_Task instructions_
From the records below, please repeat exactly the line that has "Metres; depth is", the line that has "What appears at pixel (216, 85)?", and every line between them, and nothing else.

_Material shown_
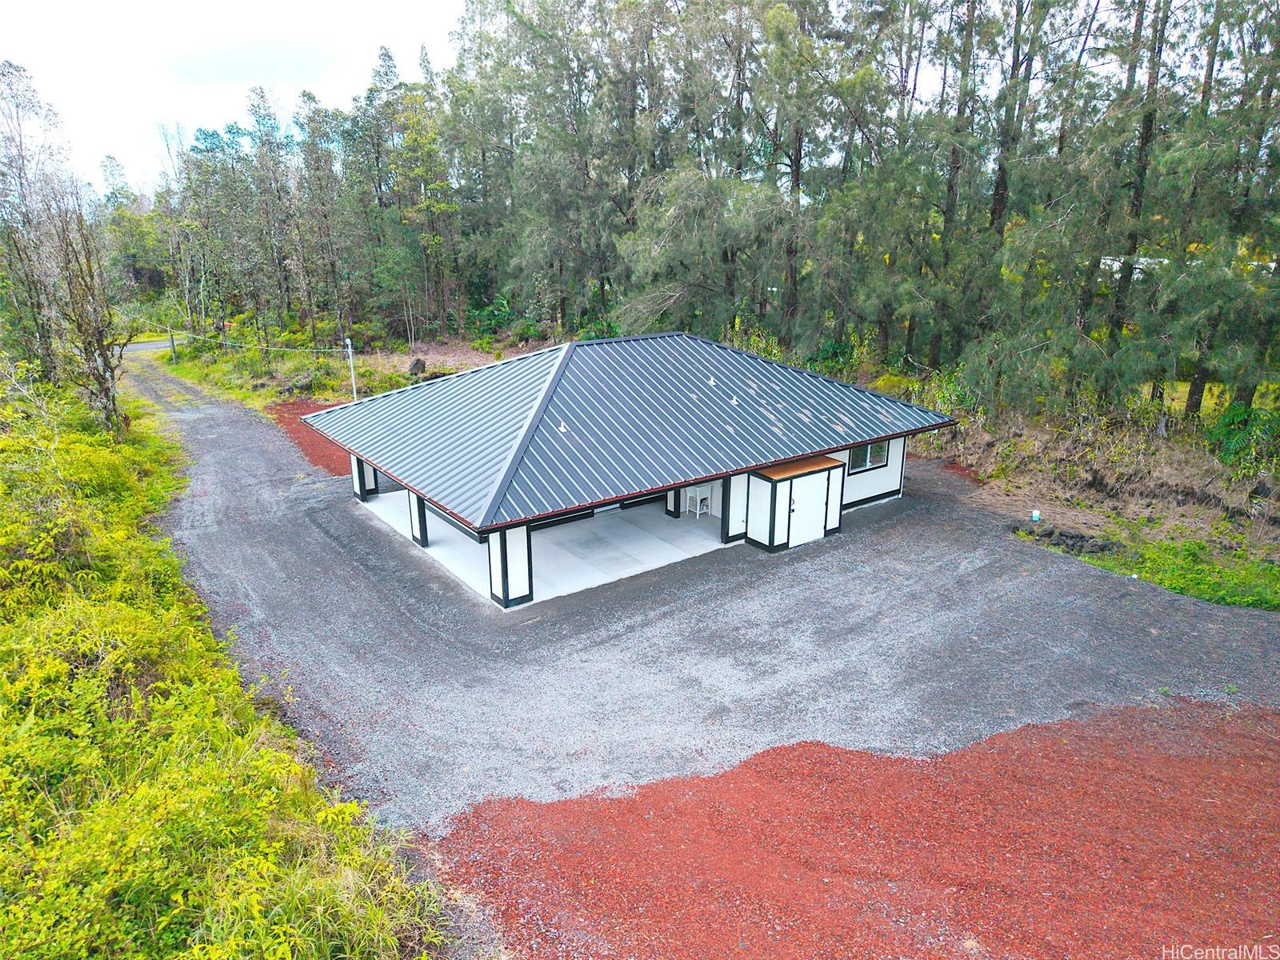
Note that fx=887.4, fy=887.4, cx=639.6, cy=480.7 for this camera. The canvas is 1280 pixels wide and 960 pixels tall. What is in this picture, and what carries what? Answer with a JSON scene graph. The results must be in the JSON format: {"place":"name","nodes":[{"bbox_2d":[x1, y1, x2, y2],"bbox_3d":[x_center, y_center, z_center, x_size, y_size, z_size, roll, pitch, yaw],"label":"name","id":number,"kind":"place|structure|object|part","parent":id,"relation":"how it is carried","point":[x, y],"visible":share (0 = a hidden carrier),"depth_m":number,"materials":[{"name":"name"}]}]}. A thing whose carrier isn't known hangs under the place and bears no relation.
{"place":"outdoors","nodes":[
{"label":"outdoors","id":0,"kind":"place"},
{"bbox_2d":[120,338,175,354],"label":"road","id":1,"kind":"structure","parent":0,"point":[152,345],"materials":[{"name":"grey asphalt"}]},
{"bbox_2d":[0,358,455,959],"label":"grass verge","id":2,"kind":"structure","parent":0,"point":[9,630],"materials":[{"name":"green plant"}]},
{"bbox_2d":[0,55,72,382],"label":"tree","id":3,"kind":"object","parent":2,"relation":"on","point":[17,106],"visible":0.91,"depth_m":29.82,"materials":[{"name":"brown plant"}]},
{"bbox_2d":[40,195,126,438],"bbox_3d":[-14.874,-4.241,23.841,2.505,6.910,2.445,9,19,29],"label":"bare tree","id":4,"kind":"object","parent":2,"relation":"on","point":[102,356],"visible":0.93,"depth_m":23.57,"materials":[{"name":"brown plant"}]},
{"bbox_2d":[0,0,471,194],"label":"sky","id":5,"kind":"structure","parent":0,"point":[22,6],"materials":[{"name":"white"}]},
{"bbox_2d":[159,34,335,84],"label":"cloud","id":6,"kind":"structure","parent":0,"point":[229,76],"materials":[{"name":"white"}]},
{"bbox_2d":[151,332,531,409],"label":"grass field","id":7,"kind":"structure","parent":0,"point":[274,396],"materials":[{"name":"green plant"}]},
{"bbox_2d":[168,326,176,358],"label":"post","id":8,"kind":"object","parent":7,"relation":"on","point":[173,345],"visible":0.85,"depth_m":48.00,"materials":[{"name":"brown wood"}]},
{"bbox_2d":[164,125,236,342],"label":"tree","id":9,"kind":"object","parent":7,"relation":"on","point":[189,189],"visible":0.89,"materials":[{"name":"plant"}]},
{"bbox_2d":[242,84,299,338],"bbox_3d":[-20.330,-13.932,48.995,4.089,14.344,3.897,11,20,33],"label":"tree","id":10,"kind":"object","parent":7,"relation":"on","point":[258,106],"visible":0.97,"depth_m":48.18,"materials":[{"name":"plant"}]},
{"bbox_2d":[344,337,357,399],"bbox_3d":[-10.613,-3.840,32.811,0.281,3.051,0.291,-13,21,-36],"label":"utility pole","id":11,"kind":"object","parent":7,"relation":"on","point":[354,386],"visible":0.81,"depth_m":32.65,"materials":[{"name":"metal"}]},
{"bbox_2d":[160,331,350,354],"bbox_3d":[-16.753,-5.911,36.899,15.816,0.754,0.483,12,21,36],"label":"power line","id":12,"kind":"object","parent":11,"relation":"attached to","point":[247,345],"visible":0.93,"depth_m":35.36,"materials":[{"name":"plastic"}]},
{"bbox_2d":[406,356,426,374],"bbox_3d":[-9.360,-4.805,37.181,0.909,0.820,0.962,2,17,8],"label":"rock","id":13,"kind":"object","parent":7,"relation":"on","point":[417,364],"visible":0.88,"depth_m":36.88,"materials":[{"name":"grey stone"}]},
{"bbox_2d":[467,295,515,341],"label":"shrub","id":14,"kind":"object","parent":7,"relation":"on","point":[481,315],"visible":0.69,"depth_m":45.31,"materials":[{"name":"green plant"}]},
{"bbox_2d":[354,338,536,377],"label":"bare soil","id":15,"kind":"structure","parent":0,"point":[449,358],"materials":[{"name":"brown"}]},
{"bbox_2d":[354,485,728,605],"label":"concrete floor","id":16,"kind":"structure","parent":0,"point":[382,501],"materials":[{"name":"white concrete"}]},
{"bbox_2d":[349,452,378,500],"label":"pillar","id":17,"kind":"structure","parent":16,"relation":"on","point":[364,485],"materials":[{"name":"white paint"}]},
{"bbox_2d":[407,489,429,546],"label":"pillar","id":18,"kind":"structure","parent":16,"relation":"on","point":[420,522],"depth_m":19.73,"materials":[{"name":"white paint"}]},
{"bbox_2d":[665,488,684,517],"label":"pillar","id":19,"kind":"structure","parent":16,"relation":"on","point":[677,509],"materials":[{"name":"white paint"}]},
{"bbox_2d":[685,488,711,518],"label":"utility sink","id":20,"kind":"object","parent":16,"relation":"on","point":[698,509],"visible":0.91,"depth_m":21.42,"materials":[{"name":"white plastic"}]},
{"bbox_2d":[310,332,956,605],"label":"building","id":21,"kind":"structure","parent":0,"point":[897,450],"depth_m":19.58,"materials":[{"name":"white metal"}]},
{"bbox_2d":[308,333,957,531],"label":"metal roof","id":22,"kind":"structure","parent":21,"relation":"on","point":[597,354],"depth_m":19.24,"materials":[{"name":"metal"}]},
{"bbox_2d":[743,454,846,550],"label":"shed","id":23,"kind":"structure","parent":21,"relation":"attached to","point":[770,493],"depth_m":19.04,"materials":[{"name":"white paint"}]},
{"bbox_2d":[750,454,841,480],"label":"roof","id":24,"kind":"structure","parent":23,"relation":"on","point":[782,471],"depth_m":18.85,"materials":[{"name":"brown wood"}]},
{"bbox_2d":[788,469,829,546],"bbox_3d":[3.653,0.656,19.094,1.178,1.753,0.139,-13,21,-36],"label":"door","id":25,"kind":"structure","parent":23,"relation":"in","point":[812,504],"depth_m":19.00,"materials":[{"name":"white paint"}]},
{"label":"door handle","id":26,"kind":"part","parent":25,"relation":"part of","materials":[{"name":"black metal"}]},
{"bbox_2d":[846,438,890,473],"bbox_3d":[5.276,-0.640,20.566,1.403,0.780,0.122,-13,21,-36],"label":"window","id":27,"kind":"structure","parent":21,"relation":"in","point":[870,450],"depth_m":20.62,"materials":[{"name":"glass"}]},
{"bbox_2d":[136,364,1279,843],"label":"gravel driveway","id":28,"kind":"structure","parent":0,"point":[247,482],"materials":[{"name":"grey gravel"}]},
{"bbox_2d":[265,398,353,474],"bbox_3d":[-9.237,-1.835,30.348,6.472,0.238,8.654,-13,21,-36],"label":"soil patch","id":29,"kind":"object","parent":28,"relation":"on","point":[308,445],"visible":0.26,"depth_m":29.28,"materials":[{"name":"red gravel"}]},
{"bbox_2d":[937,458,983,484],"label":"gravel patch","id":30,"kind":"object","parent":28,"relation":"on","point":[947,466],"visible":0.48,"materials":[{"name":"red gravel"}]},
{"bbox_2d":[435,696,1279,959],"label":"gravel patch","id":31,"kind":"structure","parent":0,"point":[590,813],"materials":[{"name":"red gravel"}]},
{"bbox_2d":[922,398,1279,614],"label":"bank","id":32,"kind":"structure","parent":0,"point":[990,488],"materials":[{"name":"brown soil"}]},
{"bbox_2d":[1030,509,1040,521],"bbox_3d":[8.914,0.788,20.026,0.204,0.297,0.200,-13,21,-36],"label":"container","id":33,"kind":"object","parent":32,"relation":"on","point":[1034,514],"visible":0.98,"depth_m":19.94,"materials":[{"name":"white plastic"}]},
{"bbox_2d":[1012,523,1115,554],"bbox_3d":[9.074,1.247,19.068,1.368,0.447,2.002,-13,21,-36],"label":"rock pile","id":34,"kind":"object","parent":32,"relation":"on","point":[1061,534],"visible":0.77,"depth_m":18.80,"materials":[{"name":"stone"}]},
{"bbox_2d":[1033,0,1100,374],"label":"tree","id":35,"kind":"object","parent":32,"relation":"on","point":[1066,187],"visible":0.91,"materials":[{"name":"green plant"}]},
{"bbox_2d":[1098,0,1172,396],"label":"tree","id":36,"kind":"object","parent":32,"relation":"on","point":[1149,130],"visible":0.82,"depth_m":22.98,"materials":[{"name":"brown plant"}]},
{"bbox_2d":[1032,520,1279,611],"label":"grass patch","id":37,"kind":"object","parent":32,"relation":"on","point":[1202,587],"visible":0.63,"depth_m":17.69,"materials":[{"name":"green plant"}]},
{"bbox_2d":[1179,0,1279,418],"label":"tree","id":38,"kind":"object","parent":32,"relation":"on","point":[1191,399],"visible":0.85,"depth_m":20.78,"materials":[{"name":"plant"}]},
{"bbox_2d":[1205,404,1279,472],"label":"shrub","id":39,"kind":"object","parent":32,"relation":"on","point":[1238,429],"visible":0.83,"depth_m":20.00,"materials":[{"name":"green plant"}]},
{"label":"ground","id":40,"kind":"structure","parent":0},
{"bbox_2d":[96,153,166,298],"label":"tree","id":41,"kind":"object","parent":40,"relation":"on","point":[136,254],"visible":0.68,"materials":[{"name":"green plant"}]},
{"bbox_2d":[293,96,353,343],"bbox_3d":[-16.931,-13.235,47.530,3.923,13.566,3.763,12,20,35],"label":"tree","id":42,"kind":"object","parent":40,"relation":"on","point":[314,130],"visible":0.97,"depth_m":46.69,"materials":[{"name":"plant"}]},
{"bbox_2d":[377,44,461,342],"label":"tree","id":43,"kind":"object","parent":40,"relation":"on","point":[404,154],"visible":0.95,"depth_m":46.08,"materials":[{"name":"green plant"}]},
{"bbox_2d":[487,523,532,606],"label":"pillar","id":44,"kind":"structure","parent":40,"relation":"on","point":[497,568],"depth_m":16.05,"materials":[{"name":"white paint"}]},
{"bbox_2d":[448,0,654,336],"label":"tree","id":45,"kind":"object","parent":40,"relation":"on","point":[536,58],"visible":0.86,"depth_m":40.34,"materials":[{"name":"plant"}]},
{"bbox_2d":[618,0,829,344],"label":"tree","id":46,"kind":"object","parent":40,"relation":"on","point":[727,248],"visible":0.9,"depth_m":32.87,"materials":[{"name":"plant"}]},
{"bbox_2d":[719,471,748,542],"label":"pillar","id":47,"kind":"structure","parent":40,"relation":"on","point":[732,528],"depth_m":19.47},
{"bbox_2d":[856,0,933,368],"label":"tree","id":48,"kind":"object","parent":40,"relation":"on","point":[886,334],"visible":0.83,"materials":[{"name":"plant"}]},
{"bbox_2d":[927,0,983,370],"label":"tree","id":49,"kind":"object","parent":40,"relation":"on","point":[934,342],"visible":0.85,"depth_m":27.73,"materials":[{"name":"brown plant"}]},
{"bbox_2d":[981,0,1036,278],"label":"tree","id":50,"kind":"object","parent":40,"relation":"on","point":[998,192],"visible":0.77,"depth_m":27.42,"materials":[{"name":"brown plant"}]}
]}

--

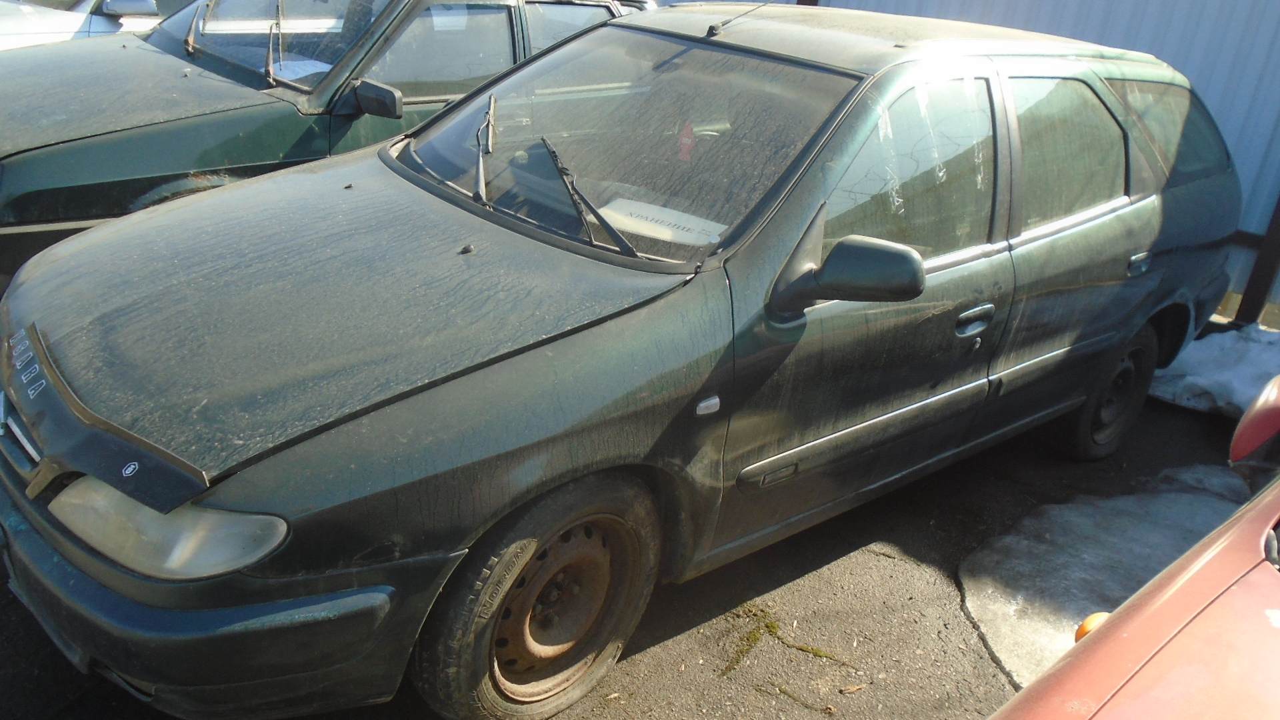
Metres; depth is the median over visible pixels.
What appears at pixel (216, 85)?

_Response for this exercise_
Metres; depth is the median over visible pixels.
What appears at pixel (216, 85)?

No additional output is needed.